Why pros should help students and young professionals starting out

Robin Nelson speaks to the photojournalism class at Kennesaw State University on Thusday, June 16, 2016. [Nikon D5, Sigma 24-105mm f/4 DG OS HSM Art Lens, ISO 3200, ƒ/4, 1/100]

Clay Asbury, lecturer for photojournalism at Kennesaw State University, asked Robin Nelson and myself to speak to his photojournalism class.

Clay has been a working professional, but now since his role is that of faculty he knows that the students will not listen to him as much as professionals working at the moment in the industry. This is why he asked Robin and I to share our work and tips for the students.

Making sure that there is indeed a connection between what the students are learning in the classroom and the skills of professionals is key to students having a real chance at making an impact in the industry after graduating.

Clay Asbury is giving his students the assignment to write about what is the subject that they are passionate about and tell him why they are passionate about it. [Nikon D5, Sigma 24-105mm f/4 DG OS HSM Art Lens, ISO 14400, ƒ/8, 1/100]

When industry professionals connect with a classroom, not only can they share with students about the skills they need, they can serve as a role model and inspire students to reach for the moon. Think about what you wouldn’t have given to get a glimpse of the real world when you were a student yourself.

Today’s Journalism schools are not the same as yesterday’s curriculum. Programs are changing to prepare the students to be cross-trained in writing, design, video, audio, and photography with all this falling under the purpose of storytelling. Often these programs are now being renamed to media storytelling or some variance of this.

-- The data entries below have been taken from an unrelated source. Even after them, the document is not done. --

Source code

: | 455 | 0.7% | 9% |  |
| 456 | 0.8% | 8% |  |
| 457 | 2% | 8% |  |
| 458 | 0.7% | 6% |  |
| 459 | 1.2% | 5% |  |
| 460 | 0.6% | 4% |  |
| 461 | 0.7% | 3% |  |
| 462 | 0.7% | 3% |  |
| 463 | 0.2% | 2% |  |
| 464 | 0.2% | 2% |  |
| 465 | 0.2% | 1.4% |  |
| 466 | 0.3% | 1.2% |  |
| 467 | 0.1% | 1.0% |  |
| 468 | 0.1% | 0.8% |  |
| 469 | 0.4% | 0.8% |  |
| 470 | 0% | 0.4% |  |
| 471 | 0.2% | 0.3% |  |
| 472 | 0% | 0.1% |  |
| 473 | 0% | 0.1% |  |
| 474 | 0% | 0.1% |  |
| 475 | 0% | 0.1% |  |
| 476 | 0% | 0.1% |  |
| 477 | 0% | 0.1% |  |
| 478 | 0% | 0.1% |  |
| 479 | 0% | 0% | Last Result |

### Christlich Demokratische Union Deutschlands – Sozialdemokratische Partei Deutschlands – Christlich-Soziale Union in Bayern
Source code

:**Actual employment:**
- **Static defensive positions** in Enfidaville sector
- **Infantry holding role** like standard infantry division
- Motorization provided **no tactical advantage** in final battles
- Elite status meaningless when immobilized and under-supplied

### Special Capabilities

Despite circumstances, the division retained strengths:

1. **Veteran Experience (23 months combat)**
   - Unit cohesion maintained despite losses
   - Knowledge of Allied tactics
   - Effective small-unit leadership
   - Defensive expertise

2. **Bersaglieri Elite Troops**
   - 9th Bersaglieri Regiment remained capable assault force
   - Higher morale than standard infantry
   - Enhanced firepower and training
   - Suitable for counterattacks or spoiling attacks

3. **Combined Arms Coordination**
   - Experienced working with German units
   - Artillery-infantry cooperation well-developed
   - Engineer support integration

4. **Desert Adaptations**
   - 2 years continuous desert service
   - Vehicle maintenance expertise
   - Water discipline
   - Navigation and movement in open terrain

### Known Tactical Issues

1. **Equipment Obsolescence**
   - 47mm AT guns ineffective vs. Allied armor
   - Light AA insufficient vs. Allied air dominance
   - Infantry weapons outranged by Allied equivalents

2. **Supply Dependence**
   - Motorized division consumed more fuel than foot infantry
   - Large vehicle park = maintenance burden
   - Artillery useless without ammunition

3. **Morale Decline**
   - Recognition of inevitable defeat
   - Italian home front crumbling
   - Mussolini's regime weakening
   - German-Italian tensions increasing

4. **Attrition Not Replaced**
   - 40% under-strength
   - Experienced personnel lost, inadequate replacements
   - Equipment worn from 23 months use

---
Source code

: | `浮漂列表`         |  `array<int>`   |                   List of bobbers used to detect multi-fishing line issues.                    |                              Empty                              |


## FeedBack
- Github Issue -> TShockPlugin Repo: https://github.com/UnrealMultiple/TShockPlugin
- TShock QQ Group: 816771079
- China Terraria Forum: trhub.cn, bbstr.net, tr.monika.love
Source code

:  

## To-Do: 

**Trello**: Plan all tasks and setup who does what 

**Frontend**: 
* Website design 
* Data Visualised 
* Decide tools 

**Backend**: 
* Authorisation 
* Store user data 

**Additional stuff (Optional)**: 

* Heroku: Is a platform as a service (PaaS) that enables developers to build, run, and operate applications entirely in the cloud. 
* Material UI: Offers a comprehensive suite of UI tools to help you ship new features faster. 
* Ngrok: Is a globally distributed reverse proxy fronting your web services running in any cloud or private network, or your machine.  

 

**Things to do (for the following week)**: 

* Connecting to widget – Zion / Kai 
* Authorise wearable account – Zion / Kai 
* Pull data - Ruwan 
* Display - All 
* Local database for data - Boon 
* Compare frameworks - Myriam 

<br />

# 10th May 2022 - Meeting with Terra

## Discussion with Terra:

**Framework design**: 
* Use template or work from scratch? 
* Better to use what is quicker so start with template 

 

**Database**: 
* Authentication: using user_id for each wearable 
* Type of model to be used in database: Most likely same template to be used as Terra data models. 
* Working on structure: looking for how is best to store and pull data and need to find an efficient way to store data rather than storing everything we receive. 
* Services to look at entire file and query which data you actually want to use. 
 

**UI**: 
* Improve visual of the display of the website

Stanley talks to the students about needing to have their images evoke emotions in the audience. [Nikon D5, Sigma 24-105mm f/4 DG OS HSM Art Lens, ISO 2500, ƒ/4, 1/100 photo made by Robin Nelson]

I shared with the students the importance of visual literacy. Not so much the technology of making a photo but the understanding of body language and how composition can help convey emotions and pull the audience into the story through imagery–moving and stills.

I talked about how I review portfolios, because I hire visual communicators for projects on a pretty regular basis. I wanted them to know I need to have images that communicate a message and not just cool images.

I talked to the students about dissecting photos. [link to blog on topic] I talked to them about storytelling must involve conflict. [link to blog on the topic] I also talked about the stages of composition photographers go through. [link on blog post]

Robin Nelson brought the class into a close circle and took questions from the students. [Nikon D5, Sigma 24-105mm f/4 DG OS HSM Art Lens, ISO 2200, ƒ/4, 1/100]

The reason I agreed to do this for no pay is more than just paying it forward. Yes other pros had helped me, but this is just creating competition.

If pros do not take the time to help students have a good foundation for entering the profession those students will damage the industry.

I have watched so many college students and people who just buy camera gear and are self taught help to destroy the industry before they must quit because they cannot make a living any more.

I want the new professionals to do things right so that the clients we all serve are excited to hire visual communicators over and over. So many come out and do such a bad job that those who hired them want nothing to do with visual communicators again. They just figure they can do the work themselves better than any pro.

Another problem is that these newbies don’t price their work to where over time they can pay all their bills for their business as well as pay all the bills for their household. They don’t know business practices.

Because they don’t charge realistic prices then those clients think that since they hire someone before for a certain rate that they can get professional work for that rate. Sadly there are another crop of newbies who also don’t know good business practices and slowly over time not only do the newbies leave the industry because they cannot pay their bills they erode the prices for those who were charging more of a livable wage.

I also know that over time I cannot always do jobs for my clients. There will be conflicts in scheduling. I would love to have other colleagues who are true professionals in all aspects of the industry that I can refer my clients to using.

If you are starting out the best place to meet other pros and get those tips like these students have in the classroom is through organizations like ASMP and NPPA. Join them for some of the reasons I have outlined here. There are many other reasons as well.

If you are a pro take the time to mentor young professionals and students. It will only help the industry as a whole.